There are quite a number of fonts available that present Latin letters, Greek letters and Cyrillic letters in matching styles.

If the extra characters were encoded separately would they be available in as many fonts? If not, (and certainly very few Latin Letter fonts encode all the Latin letters in Unicode) I would expect that that those entering Wakhi text continue to use the Greek and Cyrillic characters instead of the supposedly proper ones because of the wider number of fonts which could be used.

There is little purpose in encoding Latin letter clones of Greek and Cyrillic characters if in practice the Greek and Cyrillic originals will continue to be the ones normally used.

Of course, Ezh and even Schwa is missing from most Latin letter fonts and Dze from most sets of Cyrillic characters included in fonts containing basic Latin, Greek and Cyrillic letters.

Yet I note the schwa used in the sample does not match the other vowel letters in style or width, apparently here borrowed from a different font.

This brings up the question of whether the sample is in other ways a typographical compromise.
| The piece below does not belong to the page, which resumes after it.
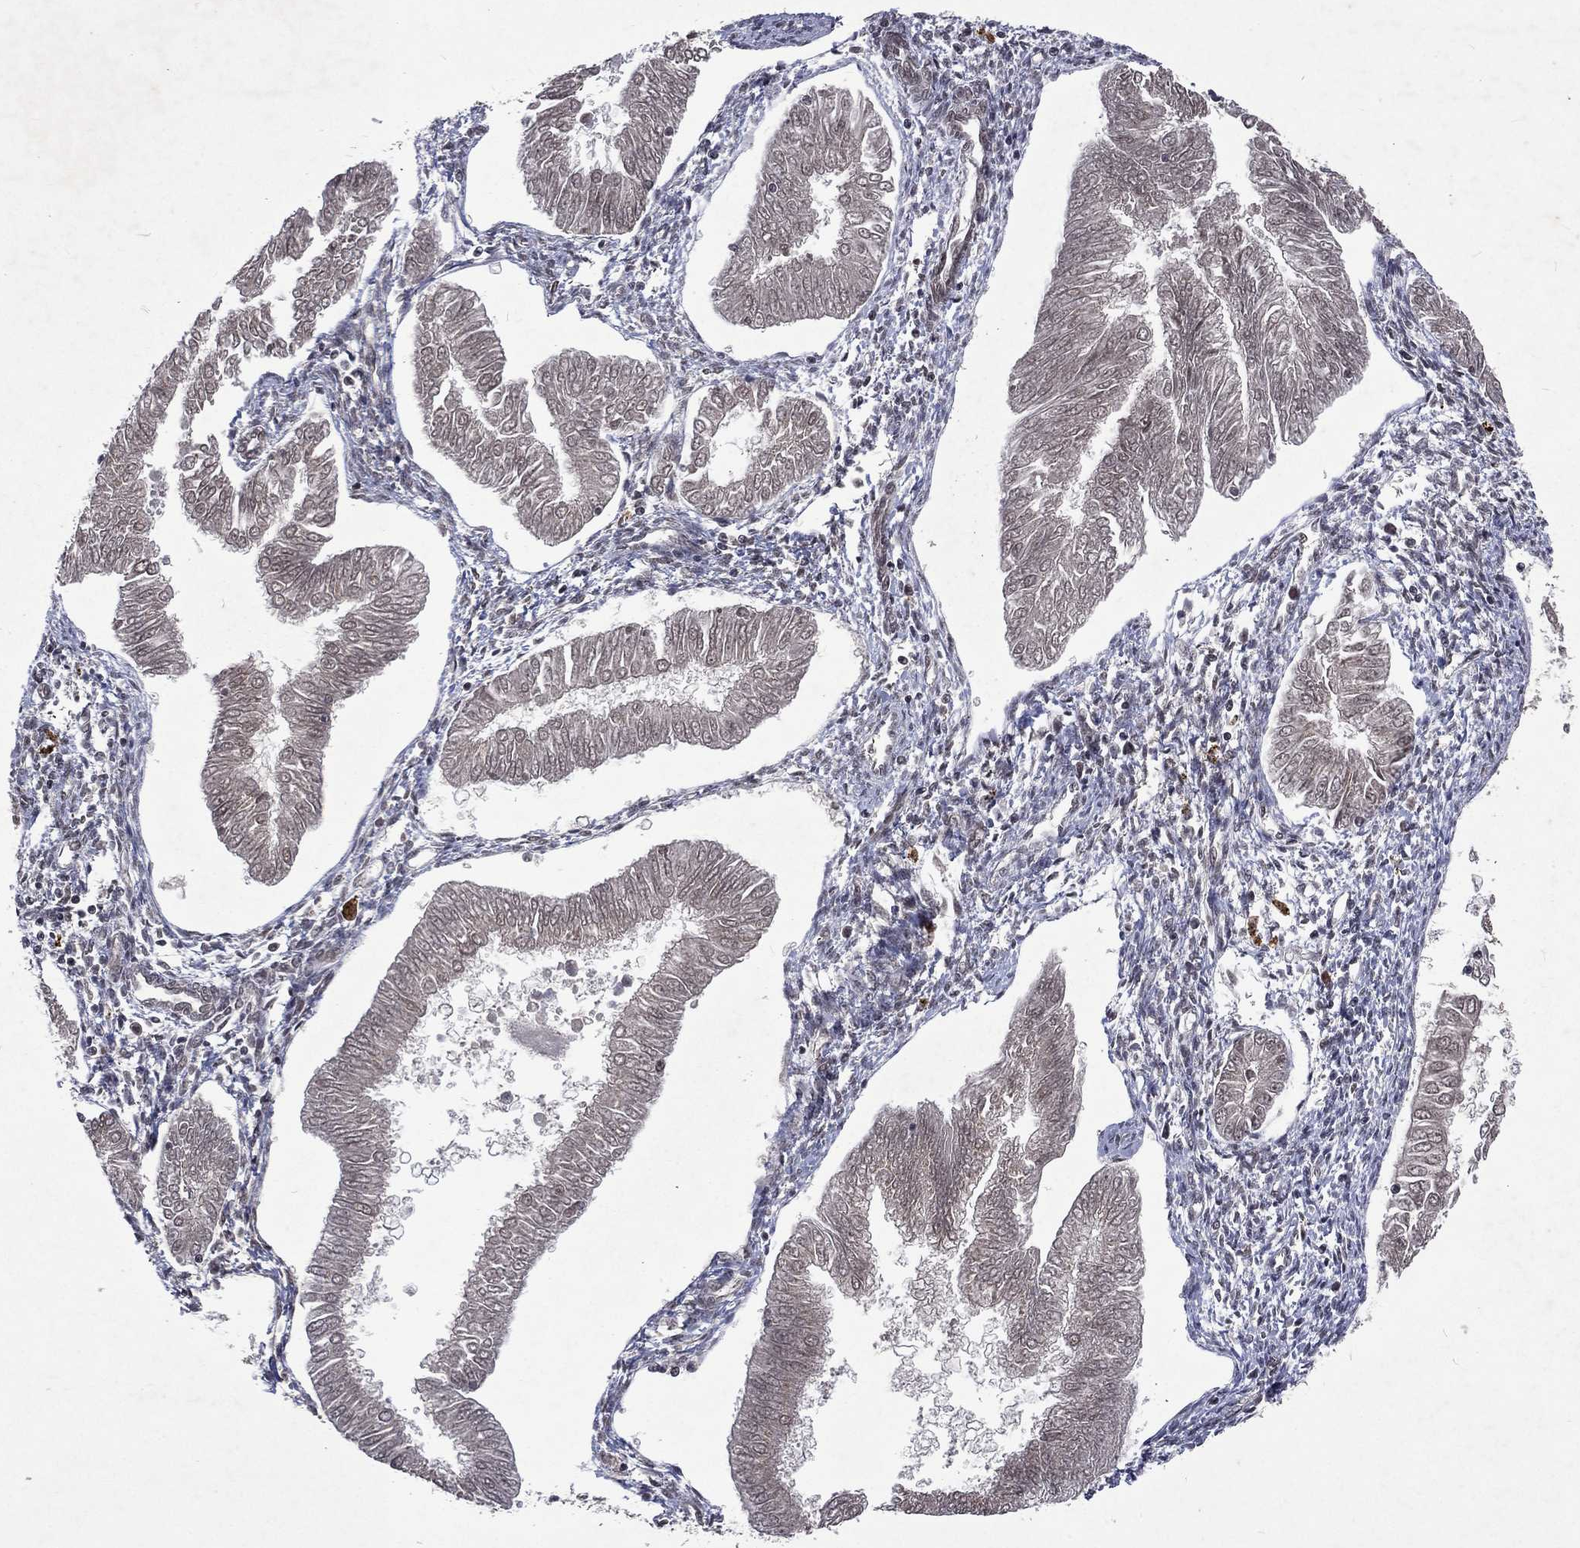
{"staining": {"intensity": "negative", "quantity": "none", "location": "none"}, "tissue": "endometrial cancer", "cell_type": "Tumor cells", "image_type": "cancer", "snomed": [{"axis": "morphology", "description": "Adenocarcinoma, NOS"}, {"axis": "topography", "description": "Endometrium"}], "caption": "Tumor cells are negative for protein expression in human adenocarcinoma (endometrial). The staining was performed using DAB to visualize the protein expression in brown, while the nuclei were stained in blue with hematoxylin (Magnification: 20x).", "gene": "DMAP1", "patient": {"sex": "female", "age": 53}}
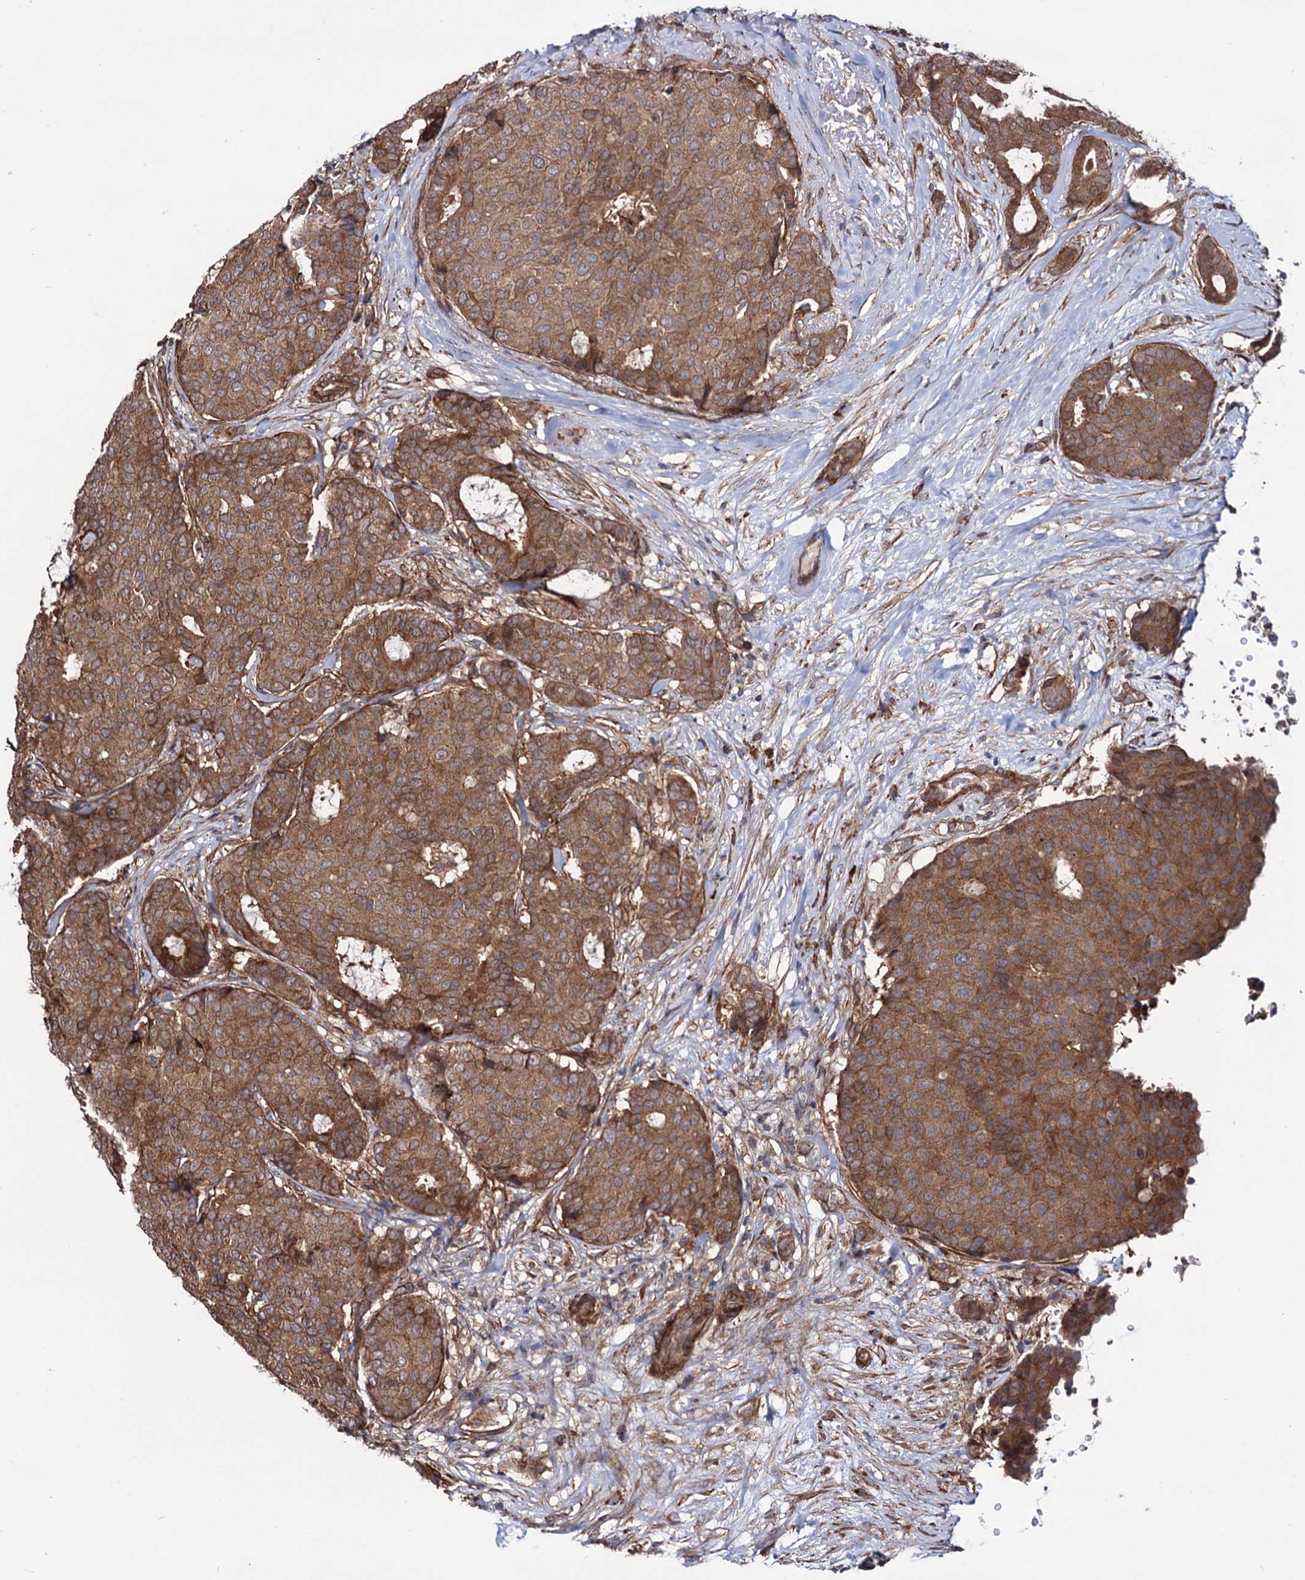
{"staining": {"intensity": "moderate", "quantity": ">75%", "location": "cytoplasmic/membranous"}, "tissue": "breast cancer", "cell_type": "Tumor cells", "image_type": "cancer", "snomed": [{"axis": "morphology", "description": "Duct carcinoma"}, {"axis": "topography", "description": "Breast"}], "caption": "This histopathology image displays immunohistochemistry (IHC) staining of breast infiltrating ductal carcinoma, with medium moderate cytoplasmic/membranous staining in about >75% of tumor cells.", "gene": "FERMT2", "patient": {"sex": "female", "age": 75}}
I have seen popular books of linguistics that for typographical reasons used a Greek gamma in place of the IPA gamma and a delta in place of the ð symbol.

Could this be happening here?

Even if so, if a typographical compromise has often occurred it could have been forgotten in time that it was originally a compromise, and the substituted symbols might now be thought to be the correct ones. In that case, they indeed they now are correct ones.

Since seemingly all the characters needed for Wakhi are already encoded in Unicode, though some must be taken from non-Latin scripts, I would think the matter best left pending information from actual users of the Wakhi writing system as to their own desires.

Note that the traditional Latin letter transliteration of Avestan includes the Greek letters theta and chi.

A reason for adding clones of all Greek letters used in mostly Latin character sets is that stylistically Wakhi, Avestan, IPA will appear incorrectly if an application is using a font in which the Greek lower case letters are in an "italic" style, as is sometimes the case.

But Unicode generally avoids considering such stylistic matters, noting only that not all fonts are suitable for all uses.

As to sortation, that is also something the Unicode writing usually claims is outside its purview, other than that the standard provides an optional default sort which might be useful for characters that fall outside the characters covered by particular sort conventions.